- **SUPPLIED INFORMATION**
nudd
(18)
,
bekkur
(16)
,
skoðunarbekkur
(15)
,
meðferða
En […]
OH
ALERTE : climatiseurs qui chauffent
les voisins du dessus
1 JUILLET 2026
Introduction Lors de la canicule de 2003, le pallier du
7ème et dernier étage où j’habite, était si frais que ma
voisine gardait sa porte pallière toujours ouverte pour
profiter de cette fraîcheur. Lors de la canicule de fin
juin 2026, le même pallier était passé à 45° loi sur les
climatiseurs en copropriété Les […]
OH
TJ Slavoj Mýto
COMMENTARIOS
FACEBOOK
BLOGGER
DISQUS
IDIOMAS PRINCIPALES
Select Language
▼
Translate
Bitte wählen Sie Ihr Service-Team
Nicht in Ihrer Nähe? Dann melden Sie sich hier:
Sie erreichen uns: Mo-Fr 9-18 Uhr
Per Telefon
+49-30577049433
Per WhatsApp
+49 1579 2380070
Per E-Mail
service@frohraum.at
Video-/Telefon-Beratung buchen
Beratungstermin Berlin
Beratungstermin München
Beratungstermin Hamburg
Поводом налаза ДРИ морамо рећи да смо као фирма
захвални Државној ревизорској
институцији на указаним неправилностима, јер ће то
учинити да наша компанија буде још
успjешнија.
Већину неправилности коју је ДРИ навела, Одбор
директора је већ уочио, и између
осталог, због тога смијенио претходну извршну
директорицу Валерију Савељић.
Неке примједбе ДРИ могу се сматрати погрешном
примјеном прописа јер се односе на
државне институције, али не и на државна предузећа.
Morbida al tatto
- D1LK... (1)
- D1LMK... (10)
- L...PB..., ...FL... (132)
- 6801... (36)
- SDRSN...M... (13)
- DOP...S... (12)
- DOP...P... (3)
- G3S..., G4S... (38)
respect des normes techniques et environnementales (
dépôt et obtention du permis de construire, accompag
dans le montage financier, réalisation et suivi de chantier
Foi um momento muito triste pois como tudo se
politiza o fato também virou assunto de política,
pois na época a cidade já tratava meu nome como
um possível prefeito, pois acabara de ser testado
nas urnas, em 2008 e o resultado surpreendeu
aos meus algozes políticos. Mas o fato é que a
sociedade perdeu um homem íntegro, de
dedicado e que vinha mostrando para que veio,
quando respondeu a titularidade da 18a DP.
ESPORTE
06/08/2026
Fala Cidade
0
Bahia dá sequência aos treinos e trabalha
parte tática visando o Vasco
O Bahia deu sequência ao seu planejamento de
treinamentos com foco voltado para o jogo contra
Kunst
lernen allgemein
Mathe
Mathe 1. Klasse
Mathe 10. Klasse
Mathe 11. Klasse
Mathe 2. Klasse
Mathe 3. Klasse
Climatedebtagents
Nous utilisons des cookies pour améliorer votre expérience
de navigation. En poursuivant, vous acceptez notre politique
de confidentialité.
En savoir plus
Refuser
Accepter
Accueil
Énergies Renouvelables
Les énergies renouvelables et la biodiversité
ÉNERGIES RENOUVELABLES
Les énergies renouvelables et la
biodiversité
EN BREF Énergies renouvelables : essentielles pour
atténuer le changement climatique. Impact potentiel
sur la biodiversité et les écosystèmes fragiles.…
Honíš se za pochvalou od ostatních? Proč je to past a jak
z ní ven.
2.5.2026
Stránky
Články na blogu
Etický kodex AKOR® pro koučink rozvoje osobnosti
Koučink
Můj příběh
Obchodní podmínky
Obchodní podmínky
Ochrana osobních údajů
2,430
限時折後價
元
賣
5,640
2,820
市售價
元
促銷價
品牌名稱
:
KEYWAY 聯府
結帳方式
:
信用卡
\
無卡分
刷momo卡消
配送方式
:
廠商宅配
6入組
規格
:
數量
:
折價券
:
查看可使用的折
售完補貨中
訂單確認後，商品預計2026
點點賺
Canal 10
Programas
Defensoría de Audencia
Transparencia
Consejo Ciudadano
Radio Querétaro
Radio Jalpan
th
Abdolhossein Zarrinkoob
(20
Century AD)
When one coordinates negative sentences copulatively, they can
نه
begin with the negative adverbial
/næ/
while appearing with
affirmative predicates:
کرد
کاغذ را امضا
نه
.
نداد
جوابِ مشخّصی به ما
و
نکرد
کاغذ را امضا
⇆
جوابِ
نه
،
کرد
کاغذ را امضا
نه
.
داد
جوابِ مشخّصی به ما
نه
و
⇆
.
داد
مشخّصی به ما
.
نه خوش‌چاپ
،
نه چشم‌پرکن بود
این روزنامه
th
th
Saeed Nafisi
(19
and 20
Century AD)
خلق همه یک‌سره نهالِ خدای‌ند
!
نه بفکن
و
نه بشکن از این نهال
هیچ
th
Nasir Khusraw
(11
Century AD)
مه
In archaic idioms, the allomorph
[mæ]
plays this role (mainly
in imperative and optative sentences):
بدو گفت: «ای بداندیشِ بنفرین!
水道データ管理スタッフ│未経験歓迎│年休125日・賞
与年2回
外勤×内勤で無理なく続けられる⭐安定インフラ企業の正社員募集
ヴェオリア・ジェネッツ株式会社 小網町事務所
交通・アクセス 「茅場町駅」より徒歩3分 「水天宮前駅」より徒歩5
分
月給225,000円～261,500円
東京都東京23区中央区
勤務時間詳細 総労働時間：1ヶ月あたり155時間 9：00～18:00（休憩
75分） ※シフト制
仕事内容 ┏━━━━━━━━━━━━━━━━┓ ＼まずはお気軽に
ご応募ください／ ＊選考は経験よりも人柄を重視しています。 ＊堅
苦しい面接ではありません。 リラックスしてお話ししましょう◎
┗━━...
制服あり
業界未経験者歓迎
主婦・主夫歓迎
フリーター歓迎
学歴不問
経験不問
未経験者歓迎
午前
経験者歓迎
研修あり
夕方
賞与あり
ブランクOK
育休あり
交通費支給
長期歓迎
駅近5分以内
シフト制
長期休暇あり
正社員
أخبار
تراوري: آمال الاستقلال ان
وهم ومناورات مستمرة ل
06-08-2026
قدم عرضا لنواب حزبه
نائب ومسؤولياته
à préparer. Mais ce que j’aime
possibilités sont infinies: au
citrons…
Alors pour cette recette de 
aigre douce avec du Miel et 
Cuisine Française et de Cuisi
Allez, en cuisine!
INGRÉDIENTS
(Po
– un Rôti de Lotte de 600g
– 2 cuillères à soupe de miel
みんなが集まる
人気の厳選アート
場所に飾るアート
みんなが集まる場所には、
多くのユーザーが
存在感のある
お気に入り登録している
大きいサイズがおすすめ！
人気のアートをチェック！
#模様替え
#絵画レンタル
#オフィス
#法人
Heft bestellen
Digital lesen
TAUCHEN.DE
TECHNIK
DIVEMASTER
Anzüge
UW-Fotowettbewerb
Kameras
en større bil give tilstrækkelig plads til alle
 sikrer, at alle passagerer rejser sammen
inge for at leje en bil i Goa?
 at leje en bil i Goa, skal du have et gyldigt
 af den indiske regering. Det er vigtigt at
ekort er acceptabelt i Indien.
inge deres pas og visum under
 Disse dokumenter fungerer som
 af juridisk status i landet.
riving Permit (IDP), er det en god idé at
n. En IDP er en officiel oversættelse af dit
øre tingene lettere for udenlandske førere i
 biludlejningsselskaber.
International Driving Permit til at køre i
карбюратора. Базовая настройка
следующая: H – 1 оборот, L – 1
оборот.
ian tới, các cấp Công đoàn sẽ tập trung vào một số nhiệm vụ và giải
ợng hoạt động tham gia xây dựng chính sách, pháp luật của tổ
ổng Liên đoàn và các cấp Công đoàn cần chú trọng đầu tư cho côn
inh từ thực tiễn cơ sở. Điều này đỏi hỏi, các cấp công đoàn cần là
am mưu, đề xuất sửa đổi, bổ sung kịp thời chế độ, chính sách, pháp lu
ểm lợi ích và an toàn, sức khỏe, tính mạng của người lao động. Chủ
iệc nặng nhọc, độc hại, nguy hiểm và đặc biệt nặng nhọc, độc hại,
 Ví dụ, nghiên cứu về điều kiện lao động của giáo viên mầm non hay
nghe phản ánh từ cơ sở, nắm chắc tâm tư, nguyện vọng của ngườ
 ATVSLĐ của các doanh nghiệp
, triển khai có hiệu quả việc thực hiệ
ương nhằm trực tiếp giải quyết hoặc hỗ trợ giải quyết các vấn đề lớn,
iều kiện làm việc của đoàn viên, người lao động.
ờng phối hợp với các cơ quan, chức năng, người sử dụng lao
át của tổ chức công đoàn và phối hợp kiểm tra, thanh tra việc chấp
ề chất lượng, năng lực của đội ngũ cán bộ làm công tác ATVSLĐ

- **EXERCISE GOAL**
Look for the word "chức". Copy out every line of the data that has it.

- **COMPLETED EXERCISE**
ờng phối hợp với các cơ quan, chức năng, người sử dụng lao
át của tổ chức công đoàn và phối hợp kiểm tra, thanh tra việc chấp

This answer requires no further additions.